When we make them, we never do—usually. We did this weekend. It's my buttermilk sage biscuit recipe, minus the sage this time. We ate them warm, right from the oven, with cold butter. But we had a few leftover. So, I wondered, "what should I do with them?" The options are endless; make gravy for them, or split, steam and fill with fried egg and a slice of ham, or split, toast and eat with fig jam.
Instead, I thought—why not make french toast, but with a biscuit? So, I split them, soaked them in a simple french toast custard and voila! French toast from a buttermilk biscuit.

  • 4 biscuits, split in half
  • 2 eggs
  • Splash of milk or cream
  • Cinnamon

Split your biscuits in half, and make whatever your usual french toast mixture of egg is...(I use eggs, some cream or milk and some cinnamon—whisk it in a shallow dish for soaking.) Soak the biscuits in the egg mixture. Soak them longer than you would bread, the biscuits are dense, and need extra time to soak it up.
Then fry in a medium-high skillet in a little butter until browned.
Serve these with a little sweetened condensed milk drizzled over top (divine!!) or syrup.

Sunday, September 5, 2010

Sweet potato fries...

When I first married, my husband announced that he was not one who enjoyed potatoes. "All potatoes?" I asked. "Anything potato," he states. Imagine my dismay when my newly found culinary mission (to faithfully feed and satisfy a new husband) now had one key kitchen ingredient taken completely off the table. I mean, the potato is a foodies blank slate. You can do so many things with it! One could make potatoes seven-days a week, seven-different ways and a person would not necessarily feel overwhelmed by potato.
So, what now?—I thought to myself. This meant no mashed potatoes, no scalloped potatoes, no au-gratin, or potato gratins,  no frittata’s with a potato crust, no roasted-salted baby potatoes with garlic aioli...
For goodness sake, I grow potatoes! I love them myself, so I knew I had to find a way to make them enjoyable for him. The husband did say that a crispy-thin French fry was–on occasion–acceptable to his palate. I ran with it.
I began to make baked shoestring French fries, in the oven, so they are healthy, because they are baked and not fried. Plus made with olive oil, the olive oil is good for you.
We eat them now with regularity, several times a month.
We have come a long way in our home in terms of the potato. I am even making these sweet potato fries, and they are eaten up with pleasure. They do not get super-crispy like a potato, but they do get crispy enough to be deemed, "Boy, these are good!"
These oven fries are delicious! Salty from the seasoning and sweet (from the potato naturally) they have a delicious flavor.

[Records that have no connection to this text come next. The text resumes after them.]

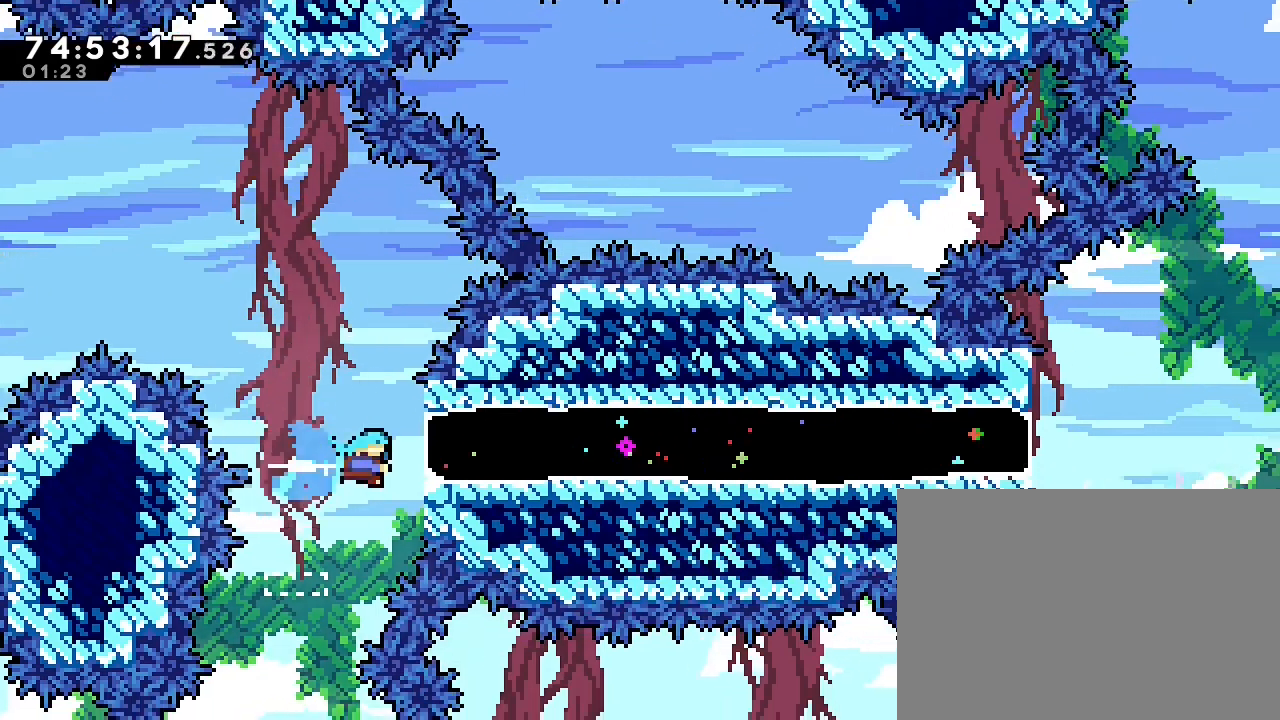
Gameplay with a controller (Nintendo layout); each line is a JSON object with the inputs held at the frame after it (dt_ms = milliseconds from this image to that frame). "events" lists button and stick changes between this image and that frame as [ms after this image, input, new state], when the widget could be followed in between. Not read: DPAD_DOWN DPAD_LEFT DPAD_UP L3 R3 Y.
{"dt_ms": 500, "buttons": [], "left_stick": "right", "right_stick": "center", "events": [[100, "B", "up"]]}
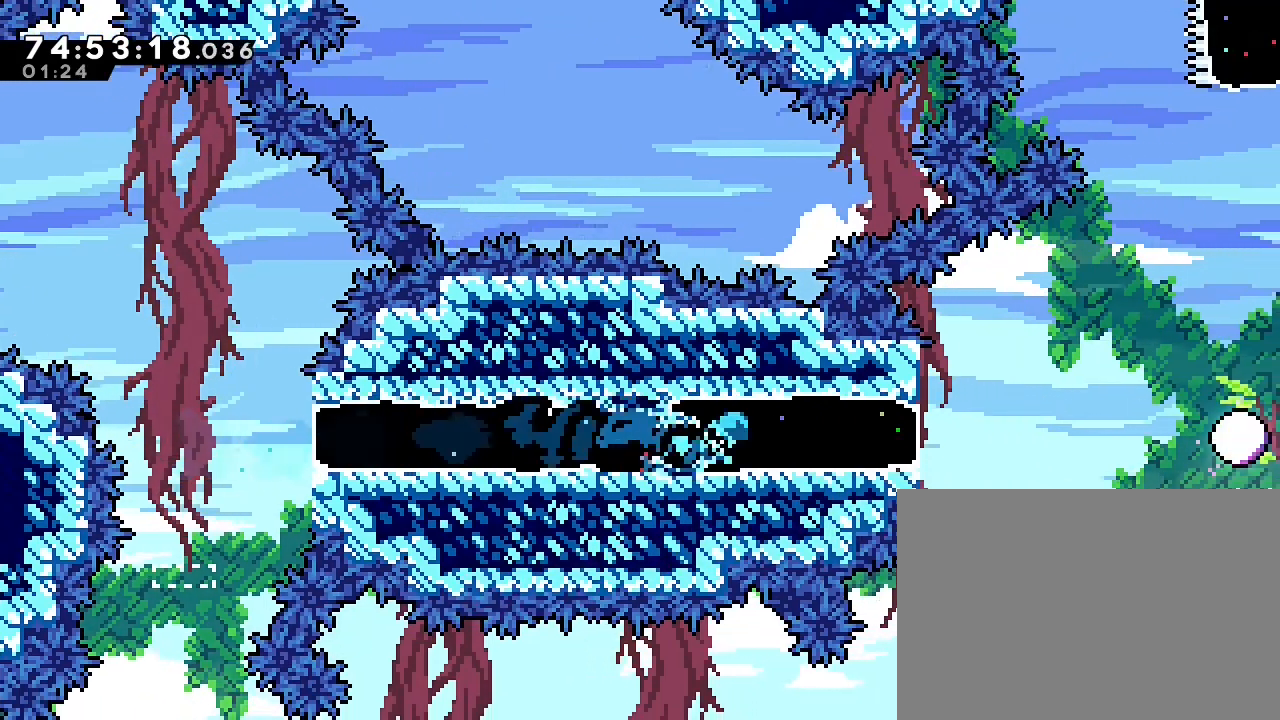
{"dt_ms": 500, "buttons": [], "left_stick": "right", "right_stick": "center", "events": [[233, "A", "down"], [433, "A", "up"]]}
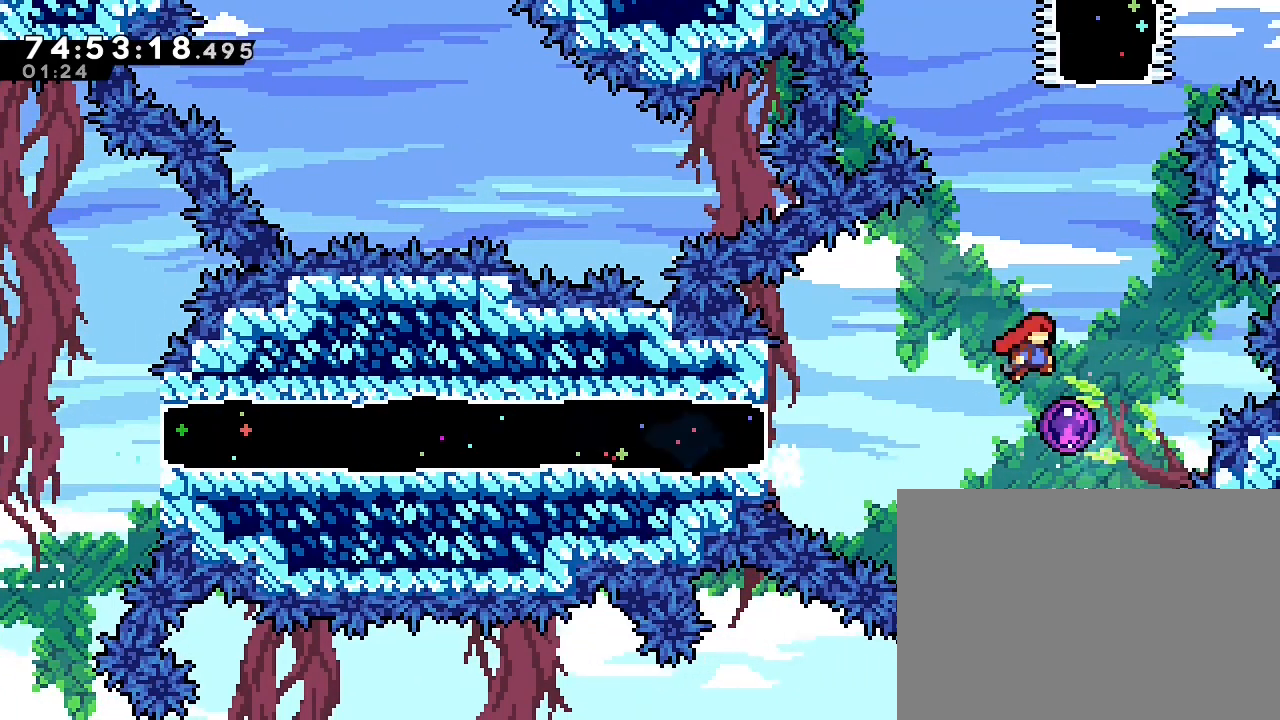
{"dt_ms": 500, "buttons": [], "left_stick": "up", "right_stick": "center", "events": [[167, "left_stick", "center"], [333, "left_stick", "up"]]}
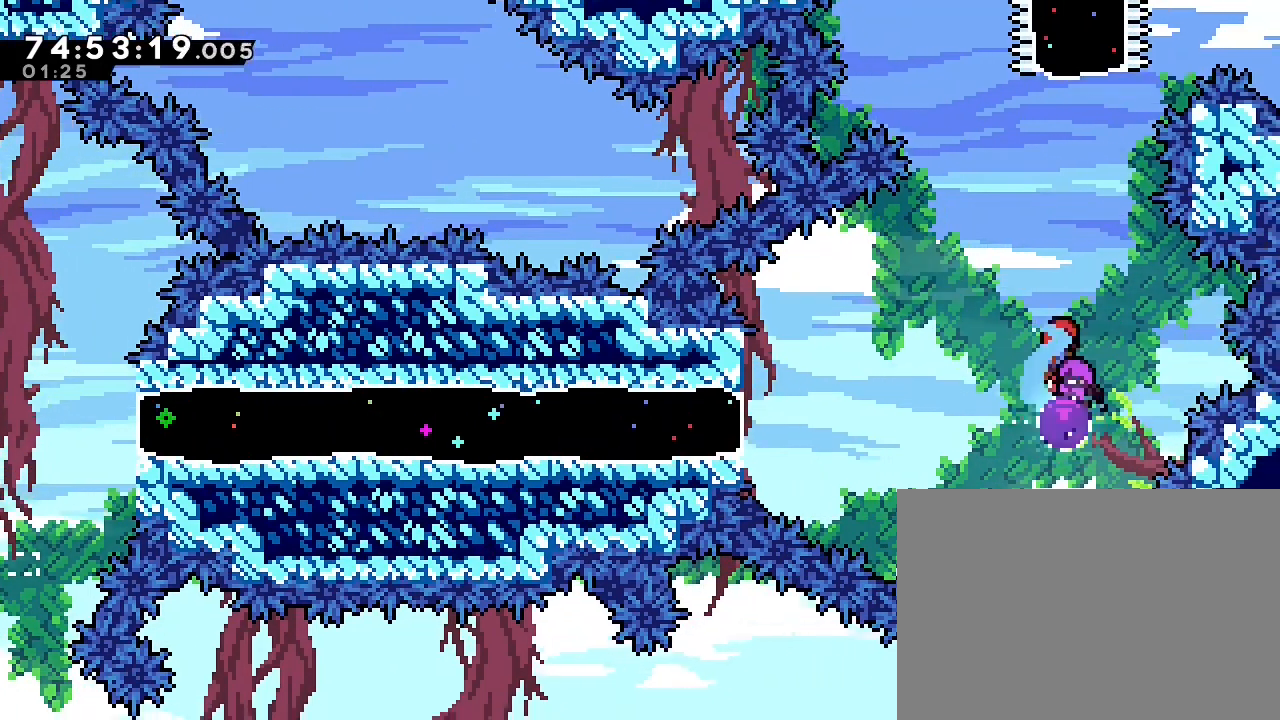
{"dt_ms": 500, "buttons": [], "left_stick": "up", "right_stick": "center", "events": [[200, "B", "down"], [400, "B", "up"]]}
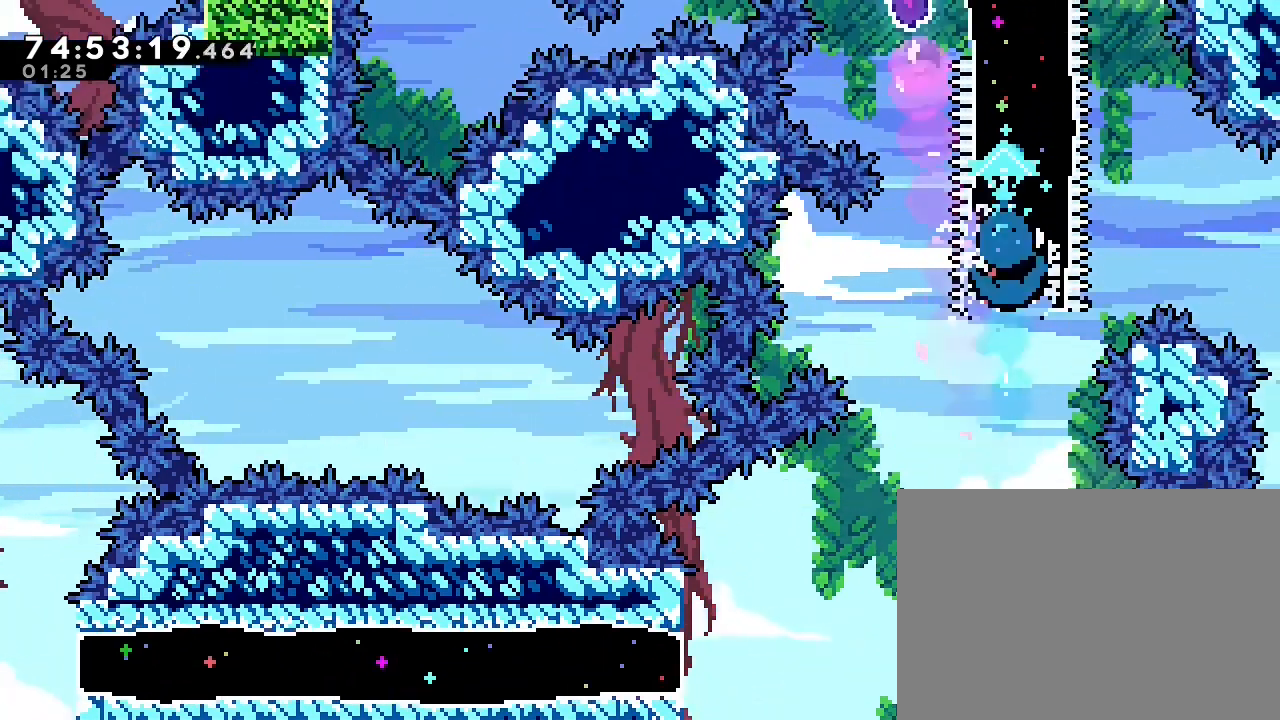
{"dt_ms": 500, "buttons": [], "left_stick": "center", "right_stick": "center", "events": [[300, "left_stick", "center"]]}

Serve with a chipotle mayo, or ketchup.

  •  3 medium sweet potatoes (I do not peel them, you can if you prefer not peel)
  • 1 tsp. garlic powder
  • 2 tsp. dried or fresh parsley
  • Salt and pepper
  • Olive oil to coat
  • Parmesan cheese (optional).

Heat oven to 425-degrees. Line a rimmed baking sheet with foil, shiny-side up on the foil. Spread some olive oil on the foil to prevent sticking.
Slice the sweet potato into this strips, a bit thinner than a yellow pencil.
Toss with olive oil, garlic powder, parsley, and season with salt and pepper.
Spread on the baking sheet in a single layer. Bake for 15-minutes, then using a spatula, turn them over. Bake for another 10-minutes, until they begin to brown.
Sprinkle with parmesean cheese at the end when they come out if you like.